Circuit design text data:
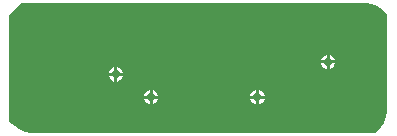
<source format=gbl>
G04*
G04 #@! TF.GenerationSoftware,Altium Limited,Altium Designer,25.8.1 (18)*
G04*
G04 Layer_Physical_Order=2*
G04 Layer_Color=16711680*
%FSLAX44Y44*%
%MOMM*%
G71*
G04*
G04 #@! TF.SameCoordinates,FA5FADA6-1B3F-4E13-A965-911E53457B1D*
G04*
G04*
G04 #@! TF.FilePolarity,Positive*
G04*
G01*
G75*
%ADD21C,0.7000*%
G36*
X147042Y59072D02*
X151436Y57252D01*
X155390Y54610D01*
X157071Y52929D01*
X157071D01*
X160000Y50000D01*
Y-30000D01*
Y-32378D01*
X159072Y-37042D01*
X157252Y-41436D01*
X154610Y-45390D01*
X152929Y-47071D01*
X150000Y-50000D01*
X-141981D01*
X-146888Y-49024D01*
X-151510Y-47109D01*
X-155670Y-44330D01*
X-157439Y-42561D01*
X-160000Y-40000D01*
Y30000D01*
Y50000D01*
X-150000Y60000D01*
X142378D01*
X147042Y59072D01*
D02*
G37*
%LPC*%
G36*
X111270Y16012D02*
Y11270D01*
X116012D01*
X115120Y13421D01*
X113421Y15121D01*
X111270Y16012D01*
D02*
G37*
G36*
X108730D02*
X106579Y15121D01*
X104880Y13421D01*
X103988Y11270D01*
X108730D01*
Y16012D01*
D02*
G37*
G36*
X116012Y8730D02*
X111270D01*
Y3988D01*
X113421Y4879D01*
X115120Y6579D01*
X116012Y8730D01*
D02*
G37*
G36*
X108730D02*
X103988D01*
X104880Y6579D01*
X106579Y4879D01*
X108730Y3988D01*
Y8730D01*
D02*
G37*
G36*
X-68730Y5387D02*
Y645D01*
X-63988D01*
X-64879Y2796D01*
X-66579Y4496D01*
X-68730Y5387D01*
D02*
G37*
G36*
X-71270D02*
X-73421Y4496D01*
X-75120Y2796D01*
X-76012Y645D01*
X-71270D01*
Y5387D01*
D02*
G37*
G36*
X-63988Y-1895D02*
X-68730D01*
Y-6637D01*
X-66579Y-5745D01*
X-64879Y-4046D01*
X-63988Y-1895D01*
D02*
G37*
G36*
X-71270D02*
X-76012D01*
X-75120Y-4046D01*
X-73421Y-5745D01*
X-71270Y-6637D01*
Y-1895D01*
D02*
G37*
G36*
X51270Y-13988D02*
Y-18730D01*
X56012D01*
X55121Y-16579D01*
X53421Y-14879D01*
X51270Y-13988D01*
D02*
G37*
G36*
X48730D02*
X46579Y-14879D01*
X44879Y-16579D01*
X43988Y-18730D01*
X48730D01*
Y-13988D01*
D02*
G37*
G36*
X-38730D02*
Y-18730D01*
X-33988D01*
X-34880Y-16579D01*
X-36579Y-14879D01*
X-38730Y-13988D01*
D02*
G37*
G36*
X-41270D02*
X-43421Y-14879D01*
X-45121Y-16579D01*
X-46012Y-18730D01*
X-41270D01*
Y-13988D01*
D02*
G37*
G36*
X56012Y-21270D02*
X51270D01*
Y-26012D01*
X53421Y-25120D01*
X55121Y-23421D01*
X56012Y-21270D01*
D02*
G37*
G36*
X48730D02*
X43988D01*
X44879Y-23421D01*
X46579Y-25120D01*
X48730Y-26012D01*
Y-21270D01*
D02*
G37*
G36*
X-33988D02*
X-38730D01*
Y-26012D01*
X-36579Y-25120D01*
X-34880Y-23421D01*
X-33988Y-21270D01*
D02*
G37*
G36*
X-41270D02*
X-46012D01*
X-45121Y-23421D01*
X-43421Y-25120D01*
X-41270Y-26012D01*
Y-21270D01*
D02*
G37*
%LPD*%
D21*
X-20000Y0D02*
D03*
X110000Y10000D02*
D03*
X50000Y-20000D02*
D03*
X-70000Y-625D02*
D03*
X-40000Y-20000D02*
D03*
M02*

</source>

[INSTRUCTIONS TO FOLLOW]: Could you repeat exactly the lines from the first one of the records above through the line containing "X-146888Y-49024D01*", leaving out any pictures?

[WORKED SOLUTION]:
<source format=gbl>
G04*
G04 #@! TF.GenerationSoftware,Altium Limited,Altium Designer,25.8.1 (18)*
G04*
G04 Layer_Physical_Order=2*
G04 Layer_Color=16711680*
%FSLAX44Y44*%
%MOMM*%
G71*
G04*
G04 #@! TF.SameCoordinates,FA5FADA6-1B3F-4E13-A965-911E53457B1D*
G04*
G04*
G04 #@! TF.FilePolarity,Positive*
G04*
G01*
G75*
%ADD21C,0.7000*%
G36*
X147042Y59072D02*
X151436Y57252D01*
X155390Y54610D01*
X157071Y52929D01*
X157071D01*
X160000Y50000D01*
Y-30000D01*
Y-32378D01*
X159072Y-37042D01*
X157252Y-41436D01*
X154610Y-45390D01*
X152929Y-47071D01*
X150000Y-50000D01*
X-141981D01*
X-146888Y-49024D01*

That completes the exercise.